Znalazł niemowlę na śmietniku
Od momentu, gdy Jimmi Amisial znalazł na śmietniku niemowlę, minęło 5 lat. W 2017 roku jako student uczący się w Teksasie, postanowił odwiedzić rodzinę na Haiti. Nie spodziewał się, że spacer po rodzinnym mieście całkowicie zmieni jego życie.
W czasie pobytu na wyspie postanowił odwiedzić sierociniec, w którym był wolontariuszem jako nastolatek. Po drodze zauważył grupkę przechodniów, którzy zgromadzili się niedaleko śmietników. Gdy tam podszedł, ujrzał około 4-miesięczne nagie niemowlę leżące w śmietniku.
Bez chwili namysłu zabrał je ze sobą i wraz z mamą zaopiekowali się chłopcem. Ubrali go, zapewnili mu opiekę medyczną. Sprawę zgłosili również na policję, jednak służby do dzisiaj nie odnalazły biologicznych rodziców dziecka.

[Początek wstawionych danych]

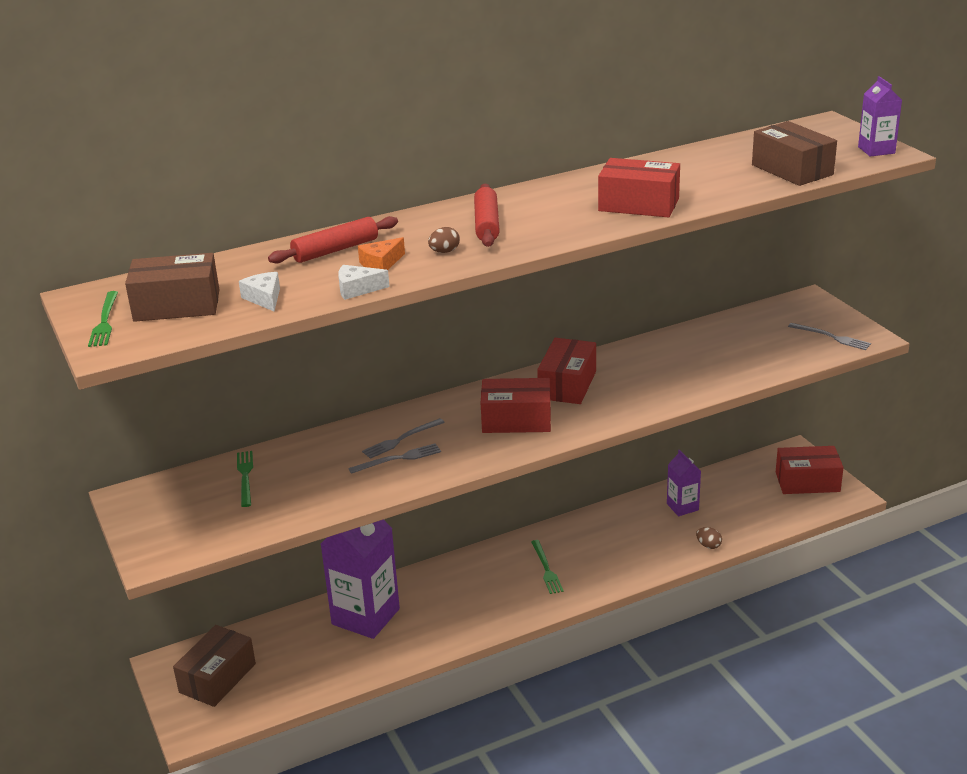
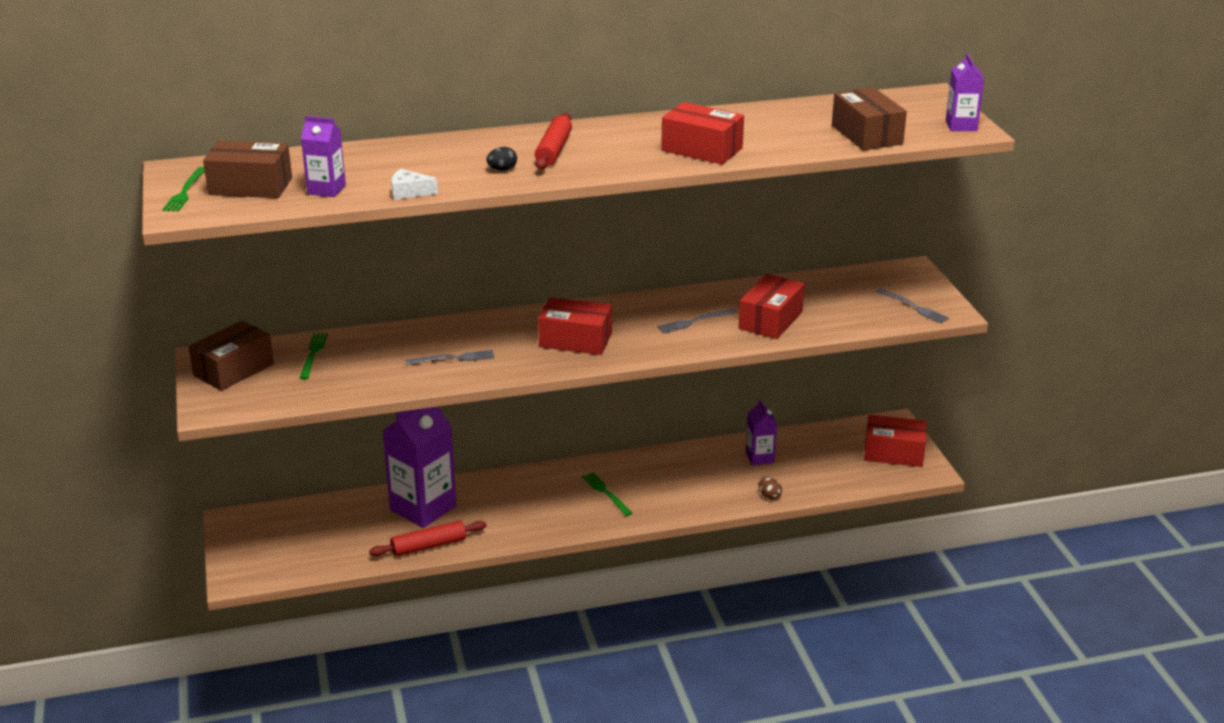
camera: 10 degrees right, 0 degrees up
brown box [173,625,256,707] -> brown box moved to [189,321,274,391]
white cheese [239,272,280,311] -> purple carton [301,116,346,197]
red rolling pin [268,216,398,263] -> red rolling pin moved to [369,521,486,557]
orange cheese [358,237,405,270] -> none
grey fork [362,418,445,459] -> grey fork moved to [657,309,737,333]
brown egg [428,227,460,253] -> black egg [486,147,517,171]
green fork [531,540,564,594] -> green fork turned 150 degrees clockwise [582,472,632,516]
red box [537,338,596,404] -> red box moved to [739,274,804,339]

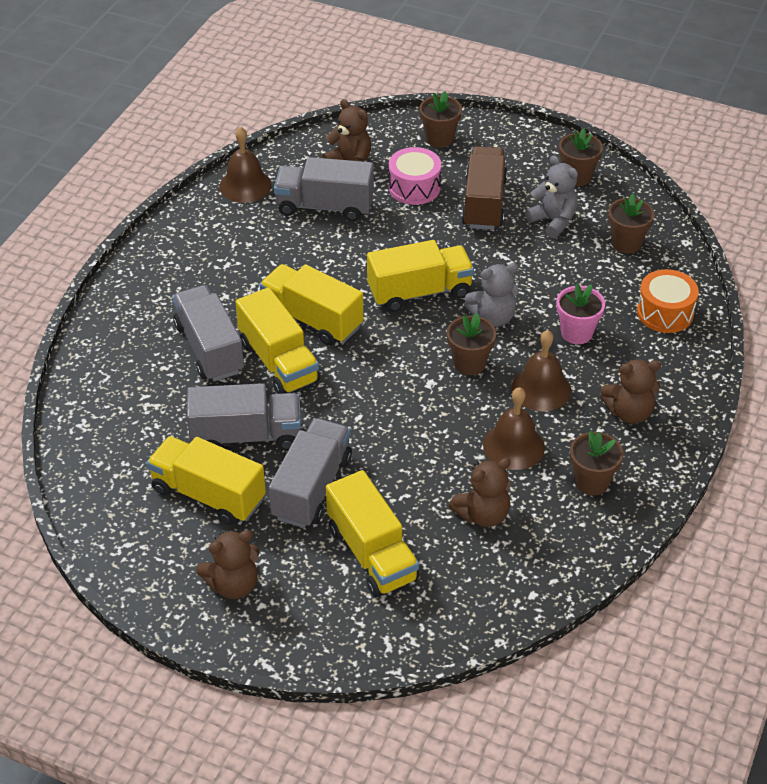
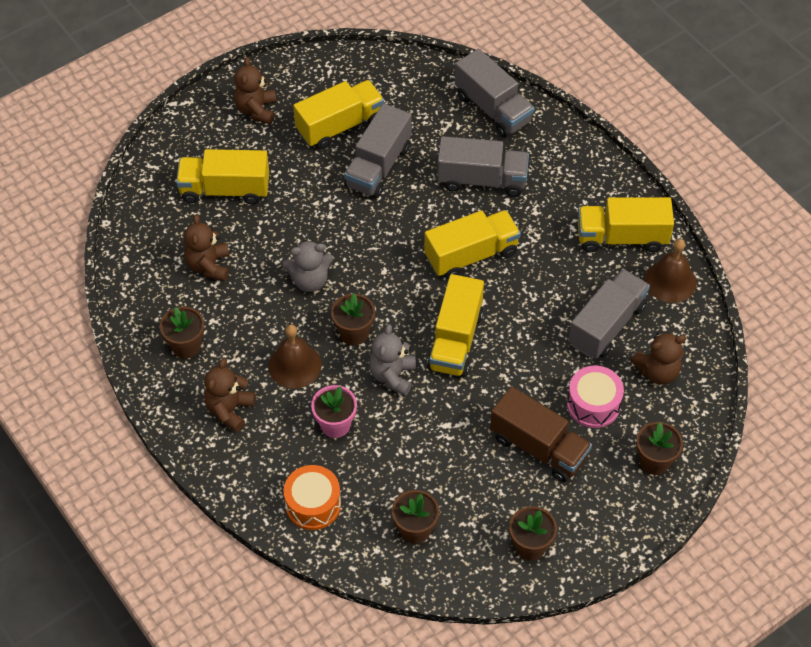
camera: 120 degrees right, 10 degrees up
yellow truck [235,287,320,394] -> yellow truck moved to [578,197,674,253]
grey truck [269,418,352,528] -> grey truck moved to [455,49,534,138]
brown bell [483,387,545,470] -> none
grey teddy bear [525,155,578,238] -> grey teddy bear moved to [282,240,333,292]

Wtedy też sąd zaproponował Jimmiemu, by dalej opiekował się maluchem. Nie była to łatwa decyzja dla 22-letniego wtedy chłopaka. Dziś mówi, że nie żałuje swojej decyzji i cieszy się, że mógł uratować życie Emilio – bo tak dał dziecku na imię.
Chce adoptować znalezione dziecko
Amisial ostatnie 5 lat dzielił pomiędzy uczelnią a domem, gdzie wraz z mamą opiekował się chłopcem. Dziś chce formalnie adoptować małego Emilio, by zostać jego tatą również w świetle prawa. Jednak jest to bardzo kosztowne. By tego dokonać, potrzebuje 30 tys. dolarów.
Gdy tylko Jimmi wraz z najbliższymi uzbierają potrzebną kwotę, mały Emilio będzie oficjalnie jego synem.